The antioxidant defense system plays a crucial role in protecting cells and cell membranes against oxidative damage, thus maintaining normal physiological functions of the body [
44]. Antioxidant enzymes are important indicators and serve as markers for animal health and their response to external stimuli [
12]. Excessive production of reactive oxygen species (ROS) disrupts cellular redox balance, causing metabolic disorders and impairments in genetic material. SOD and CAT are widely recognized as antioxidant enzymes in fish responsible for scavenging excessive ROS, indicating stronger antioxidant properties within the fish’s body [
45,
46]. MDA is the product resulting from the reaction between oxygen free radicals and lipid oxidation. Its content reflects the degree of lipid peroxidation and damage to cell membranes [
47]. It has been reported that gossypol readily binds to proteins in the electron transport chain of mitochondria, thereby disrupting mitochondrial function and inducing excessive production of ROS, consequently inhibiting various enzyme activities and initiating oxidative damage [
48]. Studies have demonstrated that high dietary CPC replacement levels result in decreased liver antioxidant capacity (SOD, CAT, GSH-PX) or reduced expression of antioxidant-related genes in largemouth bass [
11] and Ussuri catfish (
Pseudobagrus ussuriensis) [
44]. Another study revealed that high substitution ratios of FM with a mixture of Clostridium ethanolic protein and CPC (1:1) could diminish the antioxidant capacity in rainbow trout [
49]. The findings from this study suggest that an increase in CPC substitution content within FM tends to decrease T-SOD and CAT activities. Notably, the T45 group exhibits significantly lower T-SOD and CAT activities compared to the T0 group, but there was no significant difference in MDA content. These findings suggest that elevated dietary CPC diminish the antioxidant capacity of juvenile hybrid culter, but the increased dietary CPC did not cause more serious oxidative damage to the liver. Indeed, this conclusion was further confirmed by the results of liver morphology and the number of hepatocyte cell nuclei.

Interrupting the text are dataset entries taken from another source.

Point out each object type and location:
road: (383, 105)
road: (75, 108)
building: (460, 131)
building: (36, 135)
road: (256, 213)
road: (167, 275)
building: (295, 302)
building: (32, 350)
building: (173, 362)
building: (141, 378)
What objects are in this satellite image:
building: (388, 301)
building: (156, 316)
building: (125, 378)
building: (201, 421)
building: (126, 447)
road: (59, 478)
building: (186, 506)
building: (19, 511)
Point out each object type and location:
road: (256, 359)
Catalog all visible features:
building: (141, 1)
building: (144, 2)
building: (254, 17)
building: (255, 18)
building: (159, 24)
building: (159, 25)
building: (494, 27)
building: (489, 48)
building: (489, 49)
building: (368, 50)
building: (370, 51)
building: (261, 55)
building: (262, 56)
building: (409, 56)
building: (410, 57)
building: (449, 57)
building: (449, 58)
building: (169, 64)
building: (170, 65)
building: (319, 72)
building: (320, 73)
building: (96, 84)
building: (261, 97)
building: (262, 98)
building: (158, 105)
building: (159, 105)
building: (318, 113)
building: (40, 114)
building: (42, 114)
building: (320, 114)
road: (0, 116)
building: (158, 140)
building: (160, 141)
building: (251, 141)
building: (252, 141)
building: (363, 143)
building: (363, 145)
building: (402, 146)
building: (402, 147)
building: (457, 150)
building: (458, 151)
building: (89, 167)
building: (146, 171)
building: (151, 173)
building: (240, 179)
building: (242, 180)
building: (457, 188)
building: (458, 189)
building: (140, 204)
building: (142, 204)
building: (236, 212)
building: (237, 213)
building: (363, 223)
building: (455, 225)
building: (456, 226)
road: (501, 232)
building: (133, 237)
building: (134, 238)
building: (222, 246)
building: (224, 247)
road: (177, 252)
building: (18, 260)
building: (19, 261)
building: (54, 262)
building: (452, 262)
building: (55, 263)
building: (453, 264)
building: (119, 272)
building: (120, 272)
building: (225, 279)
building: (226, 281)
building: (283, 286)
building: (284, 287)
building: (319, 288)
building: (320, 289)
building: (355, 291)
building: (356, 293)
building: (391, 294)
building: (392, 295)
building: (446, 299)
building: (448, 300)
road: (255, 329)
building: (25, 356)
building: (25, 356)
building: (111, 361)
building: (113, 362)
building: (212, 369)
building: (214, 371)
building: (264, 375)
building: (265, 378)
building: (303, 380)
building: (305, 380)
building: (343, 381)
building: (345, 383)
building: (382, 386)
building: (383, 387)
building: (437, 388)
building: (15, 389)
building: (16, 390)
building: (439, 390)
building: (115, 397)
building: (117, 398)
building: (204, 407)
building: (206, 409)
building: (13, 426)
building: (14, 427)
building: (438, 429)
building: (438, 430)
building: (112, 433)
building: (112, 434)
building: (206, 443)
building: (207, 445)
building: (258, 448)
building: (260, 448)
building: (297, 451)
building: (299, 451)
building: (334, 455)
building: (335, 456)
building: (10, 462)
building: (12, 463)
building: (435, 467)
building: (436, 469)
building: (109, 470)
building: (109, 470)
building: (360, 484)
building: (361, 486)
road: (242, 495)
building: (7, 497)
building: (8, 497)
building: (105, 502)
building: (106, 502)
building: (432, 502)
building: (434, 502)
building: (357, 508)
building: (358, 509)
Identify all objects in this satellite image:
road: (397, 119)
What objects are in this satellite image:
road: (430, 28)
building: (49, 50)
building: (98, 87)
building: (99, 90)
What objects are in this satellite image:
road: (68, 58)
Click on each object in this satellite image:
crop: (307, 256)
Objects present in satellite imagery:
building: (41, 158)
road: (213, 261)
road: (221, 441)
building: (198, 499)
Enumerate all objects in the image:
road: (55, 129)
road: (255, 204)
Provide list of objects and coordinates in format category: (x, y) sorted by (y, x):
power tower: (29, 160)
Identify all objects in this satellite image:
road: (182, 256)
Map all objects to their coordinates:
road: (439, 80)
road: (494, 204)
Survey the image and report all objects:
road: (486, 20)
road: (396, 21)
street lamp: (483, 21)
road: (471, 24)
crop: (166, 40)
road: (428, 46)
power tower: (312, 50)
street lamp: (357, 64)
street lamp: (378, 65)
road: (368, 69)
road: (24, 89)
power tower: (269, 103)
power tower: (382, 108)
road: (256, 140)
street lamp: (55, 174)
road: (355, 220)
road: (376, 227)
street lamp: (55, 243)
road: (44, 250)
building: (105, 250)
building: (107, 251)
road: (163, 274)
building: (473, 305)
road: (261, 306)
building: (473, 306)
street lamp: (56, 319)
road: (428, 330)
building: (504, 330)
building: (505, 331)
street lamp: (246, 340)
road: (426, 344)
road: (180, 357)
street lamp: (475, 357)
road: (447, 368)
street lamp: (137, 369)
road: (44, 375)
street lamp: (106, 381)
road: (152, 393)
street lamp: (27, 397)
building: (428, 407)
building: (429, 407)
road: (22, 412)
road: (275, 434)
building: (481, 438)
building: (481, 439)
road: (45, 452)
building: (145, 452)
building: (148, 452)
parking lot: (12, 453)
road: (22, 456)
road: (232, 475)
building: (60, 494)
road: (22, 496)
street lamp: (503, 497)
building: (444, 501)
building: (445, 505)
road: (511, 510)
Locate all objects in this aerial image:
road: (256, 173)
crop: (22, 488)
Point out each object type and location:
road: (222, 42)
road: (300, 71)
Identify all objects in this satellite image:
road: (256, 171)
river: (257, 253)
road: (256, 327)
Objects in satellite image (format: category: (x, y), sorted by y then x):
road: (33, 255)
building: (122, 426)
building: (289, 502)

However, contrasting findings have been reported in previous studies: SOD activity was found to be enhanced in golden pompano [
12], while no significant effect on MDA content was observed for the replacement of FM with CPC. These discrepancies may be attributed to variations in feed formulations or stress resistance of fish species.
The intestine functions as the primary organ responsible for digestion and absorption of nutrients in fish, playing a crucial role in normal growth and development. The dimensions of villus height and width within the intestine determine the surface area of contact between mucosal epithelial cells and chyme, while the thickness of the muscle layer facilitates intestinal peristalsis and advancement of chyle [
49]. Studies have shown that high CPC levels (CPC60) in diets can lead to intestinal morphological changes (including villus height and number of goblet cells, etc.) [
11]. The reduction in intestinal villus height may contribute to inhibition of growth performance. Furthermore, higher replacement level of CPC has been found to significantly decrease both the height and width of intestinal villi in rainbow trout [
35], large yellow croaker [
43], and largemouth bass [
1]. The inclusion of a mixture consisting of clostridium ethanol protein and CPC (1:1) as a substitute for FM resulted in significant reductions in villus height, villus width, and muscle layer thickness within the intestines of rainbow trout [
49]. Similarly, substituting FM with low gossypol cottonseed meal can induce morphological damage to the intestines of silver sillago (
Sillago sihama) [
9]. The findings from this study revealed that the T45 group, which had a high proportion of CPC replacement, exhibited significantly decreased intestinal villi height compared to the control group, consistent with previous research [
1,
35,
43,
49]. These results demonstrate a notable decline in intestinal villi height of hybrid culter when replacing FM with a high proportion of CPC.